Much of San Francisco’s general fund revenue comes from non-tax revenues, principally state and federal aid. Tax revenues account for only $4.4 billion of general fund revenue. So, funding a $200 billion reparations program in one year would involve a more than forty-fold tax increase.
A more realistic approach would be to issue bonds to cover the cost of the reparations, spreading the cost over 30 years. But such borrowing faces two large barriers. First, city and county issued general obligation bonds must be approved by two-thirds of local voters. Second, California’s constitution limits the purpose of such bonds to the “acquisition and improvement of real property”. To add reparations as an allowable use of bond proceeds, voters across the state of California would have to approve a constitutional amendment, but only by a simple majority.
If reparations proponents could overcome these hurdles. San Francisco’s government could then fund the program, paying debt service by levying an additional property tax on the $285 billion of taxable property in San Francisco. Assuming the bonds mature over 30 years and carry a 4 percent interest rate, and assuming that assessed values increase 4 percent annually, the additional tax levy would have to be about 2.4 percent of assessed valuation.
That additional levy would roughly triple ad valorem property taxes throughout the city. A reasonable expectation is that this higher tax rate would put significant downward pressure on property values, potentially breaking the 4 percent average annual property appreciation rate assumption made above. If that happens, the tax rate would have to increase even further.

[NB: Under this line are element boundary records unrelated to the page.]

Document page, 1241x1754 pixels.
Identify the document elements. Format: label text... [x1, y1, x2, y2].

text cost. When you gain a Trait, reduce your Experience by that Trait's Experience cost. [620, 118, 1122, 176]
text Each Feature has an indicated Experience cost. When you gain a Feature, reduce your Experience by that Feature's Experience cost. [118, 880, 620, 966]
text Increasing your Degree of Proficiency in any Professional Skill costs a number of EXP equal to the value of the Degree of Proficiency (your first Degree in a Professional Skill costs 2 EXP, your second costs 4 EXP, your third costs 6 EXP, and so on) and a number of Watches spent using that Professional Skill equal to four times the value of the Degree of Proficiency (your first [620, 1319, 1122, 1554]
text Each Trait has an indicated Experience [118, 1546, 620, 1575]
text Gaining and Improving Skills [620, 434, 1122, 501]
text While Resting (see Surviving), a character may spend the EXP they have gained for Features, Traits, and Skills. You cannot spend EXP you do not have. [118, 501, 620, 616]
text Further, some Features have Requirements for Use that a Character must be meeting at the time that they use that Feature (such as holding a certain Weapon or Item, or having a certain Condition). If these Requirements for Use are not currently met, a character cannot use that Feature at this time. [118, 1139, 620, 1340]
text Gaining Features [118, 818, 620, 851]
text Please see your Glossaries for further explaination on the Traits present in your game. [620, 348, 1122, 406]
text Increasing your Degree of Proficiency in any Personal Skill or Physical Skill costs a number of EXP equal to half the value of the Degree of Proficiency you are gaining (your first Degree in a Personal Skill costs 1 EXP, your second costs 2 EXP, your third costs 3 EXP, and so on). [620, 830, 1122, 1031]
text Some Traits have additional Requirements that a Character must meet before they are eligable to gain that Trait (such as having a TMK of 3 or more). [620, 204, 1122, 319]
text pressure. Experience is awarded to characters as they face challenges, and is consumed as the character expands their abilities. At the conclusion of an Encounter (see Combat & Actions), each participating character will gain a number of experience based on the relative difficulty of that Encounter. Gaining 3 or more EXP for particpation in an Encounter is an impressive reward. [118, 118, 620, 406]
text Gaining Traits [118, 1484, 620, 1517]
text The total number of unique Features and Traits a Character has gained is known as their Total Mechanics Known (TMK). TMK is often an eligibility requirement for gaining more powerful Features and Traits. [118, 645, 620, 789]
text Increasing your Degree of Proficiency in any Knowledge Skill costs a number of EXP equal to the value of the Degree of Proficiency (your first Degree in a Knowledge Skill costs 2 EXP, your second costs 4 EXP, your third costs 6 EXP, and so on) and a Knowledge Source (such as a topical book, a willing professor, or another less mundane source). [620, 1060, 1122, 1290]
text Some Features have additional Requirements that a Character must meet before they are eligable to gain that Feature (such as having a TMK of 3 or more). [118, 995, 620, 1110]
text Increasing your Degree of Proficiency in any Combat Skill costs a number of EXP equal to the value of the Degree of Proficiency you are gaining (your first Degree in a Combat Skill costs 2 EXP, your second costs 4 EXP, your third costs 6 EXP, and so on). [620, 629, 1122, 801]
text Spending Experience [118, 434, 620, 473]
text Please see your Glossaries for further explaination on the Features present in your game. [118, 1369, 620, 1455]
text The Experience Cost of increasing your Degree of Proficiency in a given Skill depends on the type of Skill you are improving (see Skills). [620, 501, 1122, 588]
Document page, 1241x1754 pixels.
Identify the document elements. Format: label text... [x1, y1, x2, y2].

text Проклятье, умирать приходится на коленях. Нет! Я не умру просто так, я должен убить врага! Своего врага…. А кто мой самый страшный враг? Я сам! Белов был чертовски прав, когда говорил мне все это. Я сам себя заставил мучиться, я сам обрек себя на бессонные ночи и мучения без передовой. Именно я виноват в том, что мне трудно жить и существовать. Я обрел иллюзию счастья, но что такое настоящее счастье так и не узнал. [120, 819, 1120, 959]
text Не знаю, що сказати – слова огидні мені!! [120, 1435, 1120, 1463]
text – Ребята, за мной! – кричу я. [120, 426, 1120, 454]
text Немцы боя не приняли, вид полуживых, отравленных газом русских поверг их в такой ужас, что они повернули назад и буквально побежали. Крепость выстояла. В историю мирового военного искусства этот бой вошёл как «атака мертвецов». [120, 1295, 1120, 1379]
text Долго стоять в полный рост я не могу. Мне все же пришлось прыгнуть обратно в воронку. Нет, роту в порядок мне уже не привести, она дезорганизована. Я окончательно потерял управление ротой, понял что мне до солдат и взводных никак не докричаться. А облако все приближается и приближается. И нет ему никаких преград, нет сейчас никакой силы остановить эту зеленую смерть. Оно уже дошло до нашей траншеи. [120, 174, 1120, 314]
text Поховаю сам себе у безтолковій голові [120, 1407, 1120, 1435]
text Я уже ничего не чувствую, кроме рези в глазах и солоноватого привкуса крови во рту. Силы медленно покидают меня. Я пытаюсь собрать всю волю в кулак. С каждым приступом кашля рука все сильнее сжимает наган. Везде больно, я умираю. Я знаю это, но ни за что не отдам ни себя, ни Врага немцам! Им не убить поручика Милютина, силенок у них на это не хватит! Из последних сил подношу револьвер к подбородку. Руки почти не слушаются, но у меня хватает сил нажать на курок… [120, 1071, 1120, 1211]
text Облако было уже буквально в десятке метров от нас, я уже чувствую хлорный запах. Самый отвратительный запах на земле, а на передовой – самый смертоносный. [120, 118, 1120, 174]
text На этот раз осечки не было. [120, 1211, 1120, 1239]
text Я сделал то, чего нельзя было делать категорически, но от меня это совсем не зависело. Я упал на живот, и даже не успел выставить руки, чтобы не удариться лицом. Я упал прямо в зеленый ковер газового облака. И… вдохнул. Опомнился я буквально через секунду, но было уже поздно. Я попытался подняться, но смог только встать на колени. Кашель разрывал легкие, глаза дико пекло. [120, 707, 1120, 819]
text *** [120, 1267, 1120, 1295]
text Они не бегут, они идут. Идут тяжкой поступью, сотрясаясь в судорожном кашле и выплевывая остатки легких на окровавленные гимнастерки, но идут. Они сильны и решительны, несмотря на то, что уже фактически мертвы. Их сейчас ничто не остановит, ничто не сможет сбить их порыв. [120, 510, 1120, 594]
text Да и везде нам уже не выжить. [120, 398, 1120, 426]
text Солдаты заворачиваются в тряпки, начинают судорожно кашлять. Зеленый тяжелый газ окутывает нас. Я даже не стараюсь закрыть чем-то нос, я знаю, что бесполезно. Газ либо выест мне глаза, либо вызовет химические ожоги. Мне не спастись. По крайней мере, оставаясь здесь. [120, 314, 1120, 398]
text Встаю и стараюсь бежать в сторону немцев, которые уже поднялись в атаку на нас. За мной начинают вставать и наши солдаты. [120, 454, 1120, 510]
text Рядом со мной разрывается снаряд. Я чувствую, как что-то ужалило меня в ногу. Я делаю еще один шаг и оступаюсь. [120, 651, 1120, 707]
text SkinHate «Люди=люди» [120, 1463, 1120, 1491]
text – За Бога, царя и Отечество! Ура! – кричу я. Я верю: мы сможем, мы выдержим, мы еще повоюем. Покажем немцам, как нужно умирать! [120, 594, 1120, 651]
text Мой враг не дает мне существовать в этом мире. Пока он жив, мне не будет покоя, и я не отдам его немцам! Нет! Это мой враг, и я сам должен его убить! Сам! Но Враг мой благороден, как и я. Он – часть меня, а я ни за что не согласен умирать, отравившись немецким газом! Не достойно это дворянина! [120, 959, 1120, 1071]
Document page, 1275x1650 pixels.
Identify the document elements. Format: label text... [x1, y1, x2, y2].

Indeed, the impact of such a large tax increase could be to push the city’s economy into a “doom loop” recently described in the San Francisco Chronicle as follows:
Interconnected forces trap the city in economic free fall: Workers remain primarily remote; office space sits empty; businesses shutter; mass transit is sharply reduced or even bankrupt, making it even harder for low- and middle-wage workers who enable restaurants and small businesses to operate, causing major budget shortfalls from declining tax revenue that imperil numerous city services, trigger mass layoffs of city workers and shred the social safety net, all of which causes more people to leave.
In the week after The Chronicle raised the possibility of a doom loop, the risk of this scenario seemed to increase with the murder of a high profile tech executive downtown, the bludgeoning of a former fire commissioner in the Marina district, and news that the city’s commercial real estate vacancy rate had reached a record 29.5 percent.
A large tax increase could be the last straw. While much is made of Californians moving to other states, there has also been a lot of movement within the state. Bay Area residents have been relocating to the Sacramento area to lower their cost of living while San Franciscans are moving to suburbs with more space and better schools.
So even those who like California’s liberal policies and are willing to pay higher income and sales taxes to live in the Golden State have options. And, since San Francisco has an area of only 47 square miles, residents and businesses would not have to move far to avoid its reparations policy and the extra property taxes that it would require.